(Data items)

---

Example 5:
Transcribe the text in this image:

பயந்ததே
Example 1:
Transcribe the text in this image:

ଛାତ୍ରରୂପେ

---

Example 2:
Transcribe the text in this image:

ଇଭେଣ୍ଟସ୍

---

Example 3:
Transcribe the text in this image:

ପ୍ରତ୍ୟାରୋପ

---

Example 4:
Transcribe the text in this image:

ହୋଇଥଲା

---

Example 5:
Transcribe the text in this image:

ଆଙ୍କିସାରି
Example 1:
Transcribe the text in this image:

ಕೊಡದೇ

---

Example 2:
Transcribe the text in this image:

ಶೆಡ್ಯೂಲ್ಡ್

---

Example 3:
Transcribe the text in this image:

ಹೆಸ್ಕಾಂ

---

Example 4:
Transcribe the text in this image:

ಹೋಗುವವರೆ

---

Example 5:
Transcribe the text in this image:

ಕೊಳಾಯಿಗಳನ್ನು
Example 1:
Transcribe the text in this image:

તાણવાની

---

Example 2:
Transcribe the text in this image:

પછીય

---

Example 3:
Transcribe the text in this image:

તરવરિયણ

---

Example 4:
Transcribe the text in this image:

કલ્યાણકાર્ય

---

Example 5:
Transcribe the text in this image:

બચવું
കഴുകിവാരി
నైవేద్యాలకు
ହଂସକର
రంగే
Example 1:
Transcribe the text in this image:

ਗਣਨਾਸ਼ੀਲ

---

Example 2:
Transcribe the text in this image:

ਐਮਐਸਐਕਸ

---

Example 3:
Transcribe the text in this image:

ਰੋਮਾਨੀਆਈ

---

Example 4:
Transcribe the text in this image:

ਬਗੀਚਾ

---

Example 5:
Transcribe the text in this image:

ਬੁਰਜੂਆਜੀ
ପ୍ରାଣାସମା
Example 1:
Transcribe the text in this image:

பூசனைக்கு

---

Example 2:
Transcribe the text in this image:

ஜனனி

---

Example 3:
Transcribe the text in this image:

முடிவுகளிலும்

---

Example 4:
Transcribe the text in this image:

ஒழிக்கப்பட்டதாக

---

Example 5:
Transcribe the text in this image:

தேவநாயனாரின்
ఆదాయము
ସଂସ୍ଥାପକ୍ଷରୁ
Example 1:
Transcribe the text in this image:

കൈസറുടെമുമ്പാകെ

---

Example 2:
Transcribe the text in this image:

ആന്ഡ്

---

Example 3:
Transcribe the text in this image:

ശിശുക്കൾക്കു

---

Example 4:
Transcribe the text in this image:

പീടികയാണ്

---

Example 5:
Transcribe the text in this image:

WHAT TO PRODUCE
Reproduce all of the data above line for line, with no changes.

ANSWER FOR THIS EXERCISE
---

Example 5:
Transcribe the text in this image:

பயந்ததே
Example 1:
Transcribe the text in this image:

ଛାତ୍ରରୂପେ

---

Example 2:
Transcribe the text in this image:

ଇଭେଣ୍ଟସ୍

---

Example 3:
Transcribe the text in this image:

ପ୍ରତ୍ୟାରୋପ

---

Example 4:
Transcribe the text in this image:

ହୋଇଥଲା

---

Example 5:
Transcribe the text in this image:

ଆଙ୍କିସାରି
Example 1:
Transcribe the text in this image:

ಕೊಡದೇ

---

Example 2:
Transcribe the text in this image:

ಶೆಡ್ಯೂಲ್ಡ್

---

Example 3:
Transcribe the text in this image:

ಹೆಸ್ಕಾಂ

---

Example 4:
Transcribe the text in this image:

ಹೋಗುವವರೆ

---

Example 5:
Transcribe the text in this image:

ಕೊಳಾಯಿಗಳನ್ನು
Example 1:
Transcribe the text in this image:

તાણવાની

---

Example 2:
Transcribe the text in this image:

પછીય

---

Example 3:
Transcribe the text in this image:

તરવરિયણ

---

Example 4:
Transcribe the text in this image:

કલ્યાણકાર્ય

---

Example 5:
Transcribe the text in this image:

બચવું
കഴുകിവാരി
నైవేద్యాలకు
ହଂସକର
రంగే
Example 1:
Transcribe the text in this image:

ਗਣਨਾਸ਼ੀਲ

---

Example 2:
Transcribe the text in this image:

ਐਮਐਸਐਕਸ

---

Example 3:
Transcribe the text in this image:

ਰੋਮਾਨੀਆਈ

---

Example 4:
Transcribe the text in this image:

ਬਗੀਚਾ

---

Example 5:
Transcribe the text in this image:

ਬੁਰਜੂਆਜੀ
ପ୍ରାଣାସମା
Example 1:
Transcribe the text in this image:

பூசனைக்கு

---

Example 2:
Transcribe the text in this image:

ஜனனி

---

Example 3:
Transcribe the text in this image:

முடிவுகளிலும்

---

Example 4:
Transcribe the text in this image:

ஒழிக்கப்பட்டதாக

---

Example 5:
Transcribe the text in this image:

தேவநாயனாரின்
ఆదాయము
ସଂସ୍ଥାପକ୍ଷରୁ
Example 1:
Transcribe the text in this image:

കൈസറുടെമുമ്പാകെ

---

Example 2:
Transcribe the text in this image:

ആന്ഡ്

---

Example 3:
Transcribe the text in this image:

ശിശുക്കൾക്കു

---

Example 4:
Transcribe the text in this image:

പീടികയാണ്

---

Example 5:
Transcribe the text in this image:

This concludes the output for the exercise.